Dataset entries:
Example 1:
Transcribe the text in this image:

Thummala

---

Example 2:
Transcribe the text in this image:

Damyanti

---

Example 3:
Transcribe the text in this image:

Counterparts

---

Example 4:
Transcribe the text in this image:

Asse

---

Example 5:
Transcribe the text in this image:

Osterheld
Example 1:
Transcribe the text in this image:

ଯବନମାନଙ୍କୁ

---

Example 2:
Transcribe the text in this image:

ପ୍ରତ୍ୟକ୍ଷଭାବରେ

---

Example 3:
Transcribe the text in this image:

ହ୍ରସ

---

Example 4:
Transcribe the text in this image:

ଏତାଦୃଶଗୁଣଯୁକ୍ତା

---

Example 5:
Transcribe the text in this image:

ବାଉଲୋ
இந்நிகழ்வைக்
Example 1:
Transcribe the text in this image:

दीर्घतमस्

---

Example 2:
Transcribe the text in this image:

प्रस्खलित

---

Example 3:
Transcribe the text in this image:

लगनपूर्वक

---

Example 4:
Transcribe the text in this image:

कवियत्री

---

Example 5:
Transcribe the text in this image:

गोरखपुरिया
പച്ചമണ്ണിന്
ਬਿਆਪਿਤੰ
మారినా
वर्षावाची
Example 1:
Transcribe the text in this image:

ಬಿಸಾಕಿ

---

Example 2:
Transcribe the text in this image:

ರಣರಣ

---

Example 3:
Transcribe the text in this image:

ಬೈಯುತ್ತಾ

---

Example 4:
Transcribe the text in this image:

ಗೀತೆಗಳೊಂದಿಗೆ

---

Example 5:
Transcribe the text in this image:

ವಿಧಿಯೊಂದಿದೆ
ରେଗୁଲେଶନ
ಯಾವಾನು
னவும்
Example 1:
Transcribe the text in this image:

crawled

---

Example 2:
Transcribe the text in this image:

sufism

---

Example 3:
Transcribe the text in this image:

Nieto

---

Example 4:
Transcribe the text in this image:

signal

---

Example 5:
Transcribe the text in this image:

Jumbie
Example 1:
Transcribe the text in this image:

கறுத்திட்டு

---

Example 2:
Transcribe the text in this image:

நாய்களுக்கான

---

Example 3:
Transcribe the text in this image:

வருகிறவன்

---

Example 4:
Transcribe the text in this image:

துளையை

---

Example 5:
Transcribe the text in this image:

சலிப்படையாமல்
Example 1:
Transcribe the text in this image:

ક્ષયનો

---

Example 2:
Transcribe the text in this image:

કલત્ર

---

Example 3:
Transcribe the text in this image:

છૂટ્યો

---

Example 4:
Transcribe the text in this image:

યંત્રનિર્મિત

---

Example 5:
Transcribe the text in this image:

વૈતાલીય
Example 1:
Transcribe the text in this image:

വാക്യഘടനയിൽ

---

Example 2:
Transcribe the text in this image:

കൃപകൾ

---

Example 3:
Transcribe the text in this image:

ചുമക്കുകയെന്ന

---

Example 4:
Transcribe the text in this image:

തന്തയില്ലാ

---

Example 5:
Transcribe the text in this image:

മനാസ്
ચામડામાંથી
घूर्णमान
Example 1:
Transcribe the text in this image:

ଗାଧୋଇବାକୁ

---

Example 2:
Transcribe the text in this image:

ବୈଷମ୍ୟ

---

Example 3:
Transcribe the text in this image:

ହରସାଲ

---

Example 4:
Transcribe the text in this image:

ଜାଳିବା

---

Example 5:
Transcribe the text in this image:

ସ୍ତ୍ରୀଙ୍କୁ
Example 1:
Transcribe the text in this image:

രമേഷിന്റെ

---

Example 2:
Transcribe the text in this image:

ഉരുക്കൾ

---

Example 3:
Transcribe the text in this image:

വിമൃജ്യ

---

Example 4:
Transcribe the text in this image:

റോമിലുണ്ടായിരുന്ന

### Given exercise
Lay out the lines of the listing as a JSON list of strings, one string per line with blank lines left out, starting at the beginning of the listing and ending at the line that contains "கறுத்திட்டு".

### Task response
[
  "Example 1:",
  "Transcribe the text in this image:",
  "Thummala",
  "---",
  "Example 2:",
  "Transcribe the text in this image:",
  "Damyanti",
  "---",
  "Example 3:",
  "Transcribe the text in this image:",
  "Counterparts",
  "---",
  "Example 4:",
  "Transcribe the text in this image:",
  "Asse",
  "---",
  "Example 5:",
  "Transcribe the text in this image:",
  "Osterheld",
  "Example 1:",
  "Transcribe the text in this image:",
  "ଯବନମାନଙ୍କୁ",
  "---",
  "Example 2:",
  "Transcribe the text in this image:",
  "ପ୍ରତ୍ୟକ୍ଷଭାବରେ",
  "---",
  "Example 3:",
  "Transcribe the text in this image:",
  "ହ୍ରସ",
  "---",
  "Example 4:",
  "Transcribe the text in this image:",
  "ଏତାଦୃଶଗୁଣଯୁକ୍ତା",
  "---",
  "Example 5:",
  "Transcribe the text in this image:",
  "ବାଉଲୋ",
  "இந்நிகழ்வைக்",
  "Example 1:",
  "Transcribe the text in this image:",
  "दीर्घतमस्",
  "---",
  "Example 2:",
  "Transcribe the text in this image:",
  "प्रस्खलित",
  "---",
  "Example 3:",
  "Transcribe the text in this image:",
  "लगनपूर्वक",
  "---",
  "Example 4:",
  "Transcribe the text in this image:",
  "कवियत्री",
  "---",
  "Example 5:",
  "Transcribe the text in this image:",
  "गोरखपुरिया",
  "പച്ചമണ്ണിന്",
  "ਬਿਆਪਿਤੰ",
  "మారినా",
  "वर्षावाची",
  "Example 1:",
  "Transcribe the text in this image:",
  "ಬಿಸಾಕಿ",
  "---",
  "Example 2:",
  "Transcribe the text in this image:",
  "ರಣರಣ",
  "---",
  "Example 3:",
  "Transcribe the text in this image:",
  "ಬೈಯುತ್ತಾ",
  "---",
  "Example 4:",
  "Transcribe the text in this image:",
  "ಗೀತೆಗಳೊಂದಿಗೆ",
  "---",
  "Example 5:",
  "Transcribe the text in this image:",
  "ವಿಧಿಯೊಂದಿದೆ",
  "ରେଗୁଲେଶନ",
  "ಯಾವಾನು",
  "னவும்",
  "Example 1:",
  "Transcribe the text in this image:",
  "crawled",
  "---",
  "Example 2:",
  "Transcribe the text in this image:",
  "sufism",
  "---",
  "Example 3:",
  "Transcribe the text in this image:",
  "Nieto",
  "---",
  "Example 4:",
  "Transcribe the text in this image:",
  "signal",
  "---",
  "Example 5:",
  "Transcribe the text in this image:",
  "Jumbie",
  "Example 1:",
  "Transcribe the text in this image:",
  "கறுத்திட்டு"
]